Marion observa une pause.

– Marion ? fit Erlendur.

– Et qu’est-ce que cela t’apprend ? demanda la voix au téléphone.

Erlendur réfléchit.

– Je peux imaginer que, si Holberg avait violé la mère, il était le père de la fillette et que c’était la raison pour laquelle la photo se trouvait dans son bureau. La petite fille est décédée au cours de sa quatrième année, elle était née en 1964.

– Holberg n’a jamais été condamné, répéta Marion Briem. L’affaire a été classée par manque de preuves.

– Est-il possible qu’elle ait inventé cela ?

– Je trouvais cela peu probable à cette époque-là mais il était impossible de prouver quoi que ce soit. Évidemment, ce n’est jamais facile pour une femme de porter plainte pour ce genre de violences.
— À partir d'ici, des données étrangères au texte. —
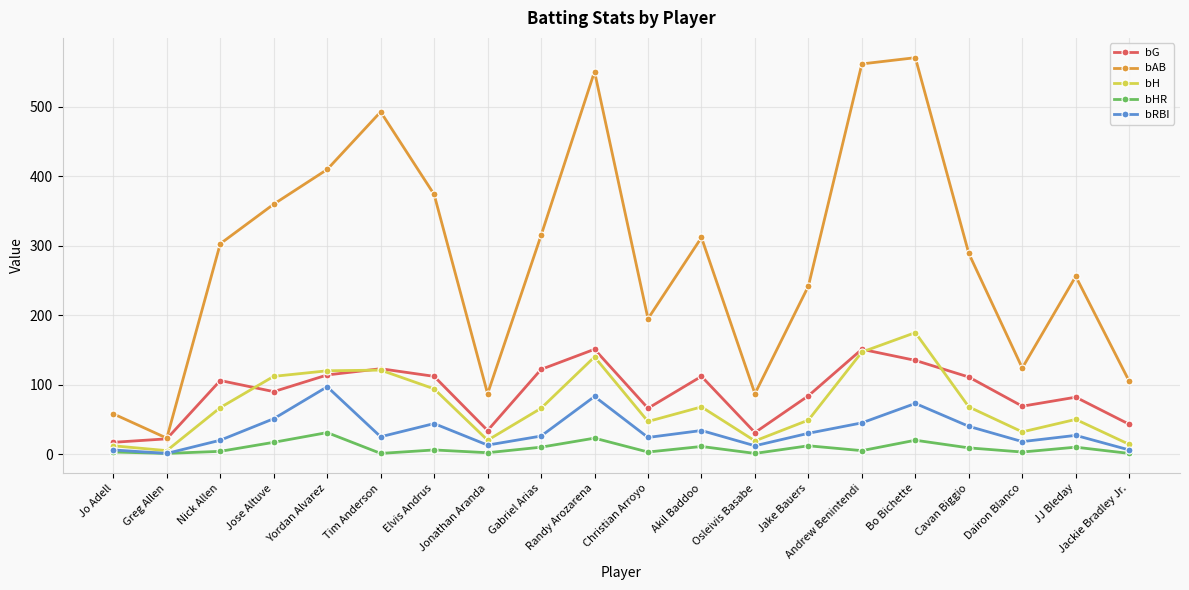

True or false: bHR has more than 0 interior local peaks.

True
Tu peux t’imaginer ce qu’elle a dû traverser, cette femme, il y a bientôt quarante ans. C’est déjà assez éprouvant pour une femme d’aller porter plainte de nos jours mais, à cette époque-là, c’était cent fois plus difficile. Elle n’a sûrement pas fait ça pour s’amuser. La photo est peut-être une sorte de preuve de paternité. Pourquoi Holberg l’aurait-il conservée dans son bureau, autrement ? Les dates ont l’air de correspondre. Le viol a eu lieu en 1963. Tu affirmes que Kolbrun a mis Audur au monde l’année suivante. Celle-ci meurt quatre ans plus tard. Kolbrun enterre son enfant. Holberg est, d’une manière ou d’une autre, impliqué dans l’histoire. Peut-être prend-il lui-même la photo. Je ne saurais dire dans quel but. Peut-être, d’ailleurs, n’est-ce pas la question.

– Il n’a probablement pas assisté à l’enterrement, mais il a pu aller sur la tombe et la prendre en photo. Est-ce que tu suggères quelque chose dans ce style ?

– Il y a également une seconde possibilité.

– Ah bon ?

– Peut-être qu’elle a pris la photo elle-même et qu’elle la lui a envoyée.

Erlendur réfléchit quelques instants.

– Mais dans quel but ? S’il l’a violée, pourquoi est-ce qu’elle lui envoie la photo ?

– Voilà la question.

– Est-ce que le certificat de décès mentionnait la cause de la mort d’Audur ? demanda Marion Briem. Comment est morte la fillette ? S’agissait-il d’un accident ?

– Le certificat précise qu’elle était atteinte d’une tumeur cérébrale. Tu crois que ça a de l’importance ?

– Donc, il y a eu une autopsie ?

– Sans aucun doute. Le nom du médecin figure sur le certificat.

– Et la mère ?

– Morte subitement à son domicile.

– Un suicide ?

– Oui.

– Dis donc, tu ne passes plus du tout me voir, dit Marion Briem au bout d’un bref silence.

– Le boulot, répondit Erlendur. Ce foutu boulot.

8

Il pleuvait sur la route de Keflavik ce matin-là et l’eau s’accumulait dans les profondes ornières creusées dans l’asphalte par le passage répété des roues, ornières que les voitures essayaient d’éviter. Les précipitations étaient d’une telle abondance qu’on voyait à peine à travers les vitres des voitures, occultées par les projections. Les véhicules, quant à eux, étaient malmenés par cette tempête déchaînée soufflant du sud-ouest. Les essuie-glaces parvenaient difficilement à chasser l’eau du pare-brise et Erlendur se cramponnait tellement au volant que les jointures de ses doigts blanchissaient. Il distinguait la lueur des feux arrière de la voiture qui le précédait et faisait de son mieux pour la suivre.

Il effectuait le voyage seul. Il pensait que cela valait mieux après la discussion qu’il avait eue avec la sœur de Kolbrun plus tôt dans la matinée. Le certificat de décès la mentionnait comme étant la personne la plus proche. La sœur ne se montrait pas franchement coopérative. Elle avait refusé de le recevoir. Un refus catégorique. Les journaux avaient publié des photos du défunt et dévoilé son identité. Erlendur lui avait demandé si elle en avait eu connaissance et s’apprêtait à lui demander si elle se souvenait du défunt quand elle lui avait raccroché au nez au beau milieu d’une phrase. Il avait décidé de voir quelle serait sa réaction s’il se présentait sur le seuil de son domicile. L’idée de la convoquer au poste pour interrogatoire en ayant recours à la force ne le séduisait pas.